By Daniel Abowe
It’s now 14 years since Uganda discovered commercially viable quantities of oil and gas along the Lake Albert basin. Since then, Uganda’s oil and gas sector has transitioned from the exploration and appraisal phase to the development phase in preparation for production projected for 2023.
Planned oil and gas development infrastructure projects have significant potential to alter this biodiversity-rich landscape and negatively impact the environment, given the sensitivity of this area which is regarded as Africa’s biodiversity hotspot.
The 1,445km long East African Crude Oil Pipeline (EACOP) will transport crude oil from Hoima to the Coastal Town of Tanga in Tanzania.
Other projects include; oil roads construction within and outside protected areas, feeder pipelines, flow lines and central processing facilities in the Tilenga and Kingfisher development areas, which are operated by Total E&P and CNOOC respectively. The 60,000 barrels per day refinery is also part of the planned infrastructure projects.
According to the Environment and Social Impact Assessment reports for Tilenga, Kingfisher, EACOP, and other aforementioned projects, these developments will have far-reaching consequences on nature and society that will require effective and timely mitigation measures.

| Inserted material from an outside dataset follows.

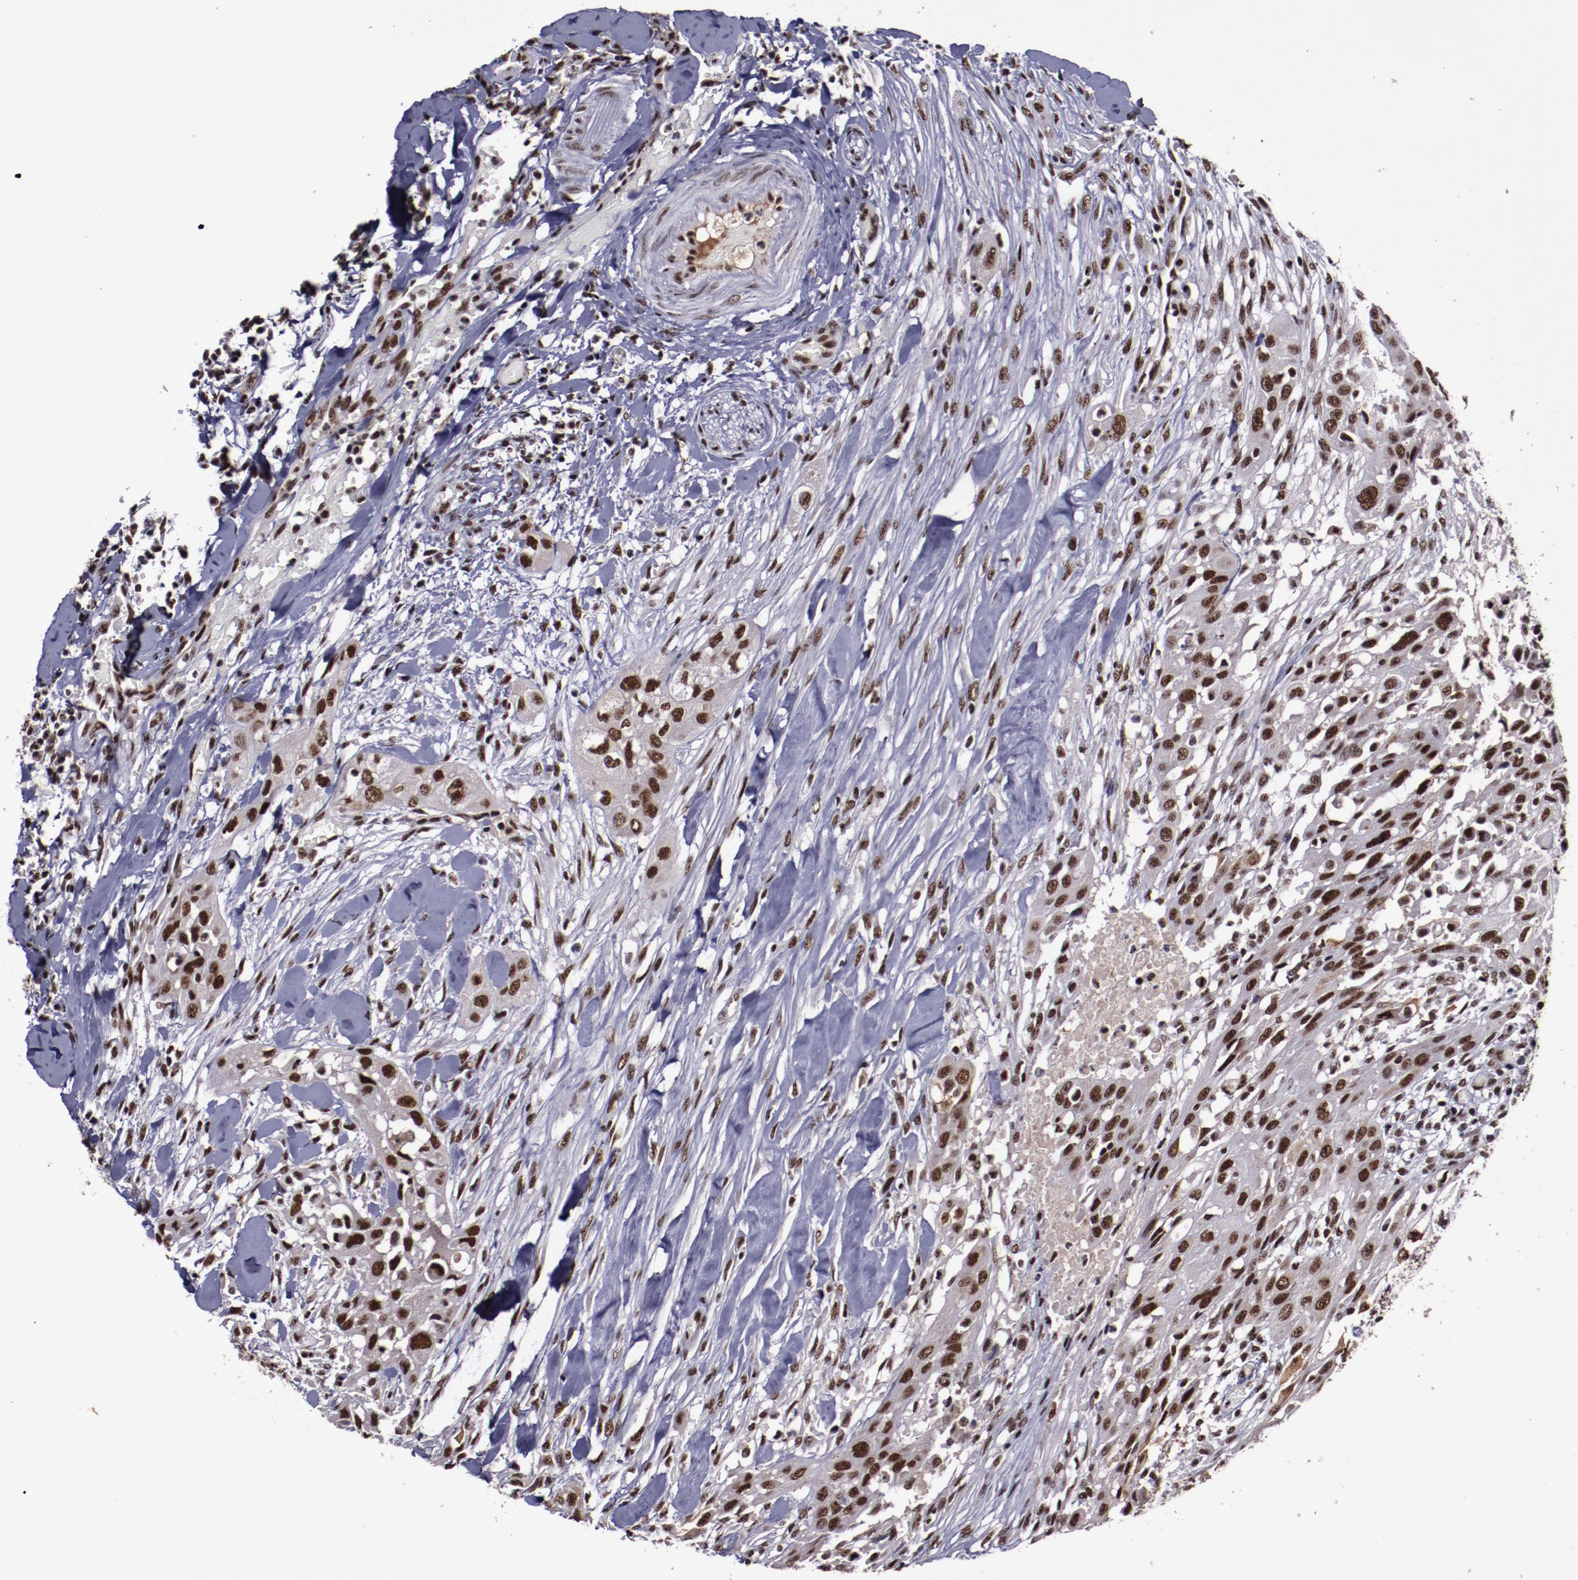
{"staining": {"intensity": "strong", "quantity": ">75%", "location": "nuclear"}, "tissue": "head and neck cancer", "cell_type": "Tumor cells", "image_type": "cancer", "snomed": [{"axis": "morphology", "description": "Neoplasm, malignant, NOS"}, {"axis": "topography", "description": "Salivary gland"}, {"axis": "topography", "description": "Head-Neck"}], "caption": "An IHC micrograph of tumor tissue is shown. Protein staining in brown labels strong nuclear positivity in head and neck cancer (neoplasm (malignant)) within tumor cells.", "gene": "ERH", "patient": {"sex": "male", "age": 43}}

A number of specific Environment and Social Management Plans (ESMPs) have been developed to address the likely project impacts. These will require effective implementation and monitoring in order to achieve their target objectives.
In addition, Uganda’s tourism sector majorly thrives on natural resources. As a source of livelihood to many Ugandans, tourism will be at stake if environmental safeguards are not properly integrated into the planning and implementation of petroleum projects.
Conservation of the environment amidst oil development requires concerted efforts by government, developers, development partners, civil society, and citizens.
NORAD, through government Ministries and Agencies like NEMA, financing facilities like Democratic Governance Facility and NGOs like World Wide Fund for Nature Uganda Country Office (WWF-UCO) has supported the development of policy and legal frameworks that support environmental conservation.
WWF-UCO has for the last couple of years supported a project entitled “limiting negative impacts of oil and gas development on nature, people, and climate in Uganda through civil society engagement and advocacy”.
The project aims at ensuring sustainable exploitation of petroleum resources, while maintaining the integrity of nature and its capacity to provide products and services, especially to the vulnerable and the poor.
The project has supported studies, among them a study on safeguarding people and nature during petroleum development in Uganda and East Africa at large.
The study recognized several potential socio-economic impacts that petroleum projects could lead to, including; opportunities for increased employment and business growth, additional tax revenue and macro-economic growth, increased inequality resulting from the socio-economic changes, inflation resulting from increased incomes – prices for products and services; more stress, crime and disruption of community cohesion due to rapid population growth.
Other impacts include; changes in land-use patterns and erosion of cultural heritage; contamination of water, land and other basic livelihood necessities; human rights violations, community health, and safety as well as occupation hazards among others.
Consequently, the study recommended a number of actions and policy remedial considerations to key decision makers in Uganda and contracted oil companies.
They include: thorough Environmental and Social Impact Assessment (ESIA) for every project, an inclusive and open decision-making and conflict resolution process, respect for the land tenure and other human rights at all times, a robust and inclusive regulatory framework and capacity in the sector.
Other recommendations include; preparing local communities to directly benefit from the jobs and associated business opportunities, strategic location of projects to avoid or minimize encroachment on existing wildlife sensitive areas, managed visual impacts of projects for co-existence with the flourishing nature tourism sector, established and strict enforcement of an oil spill contingency mechanism, effectively managed community health and safety issues and occupational hazards.
Mid-last month, the Extractive Industries Transparency Initiative (EITI) admitted Uganda as the 54th member country of the EITI.
Uganda became the 26th African country to join the initiative. The EITI requires governments and mining companies to publish and reconcile data on oil and gas, and mining revenues as a mechanism for ensuring transparency, accountability, and subsequently proper management of revenues that accrue from natural resources among other associated benefits.
The 2019 EITI standard requires governments to integrate the impact of extractives operation on the environment and community in their EITI reports.
By reporting on the impacts extractive companies are having on nature and biodiversity, EITI will be handy in Uganda’s pursuit of sustainable development through the effective exploitation of mineral resources.
Notwithstanding the attractive economic benefits associated with oil and gas developments in Uganda, this should not come at a high ecological cost and irreversible damage to the environment with potentially disastrous consequences for current and future generations.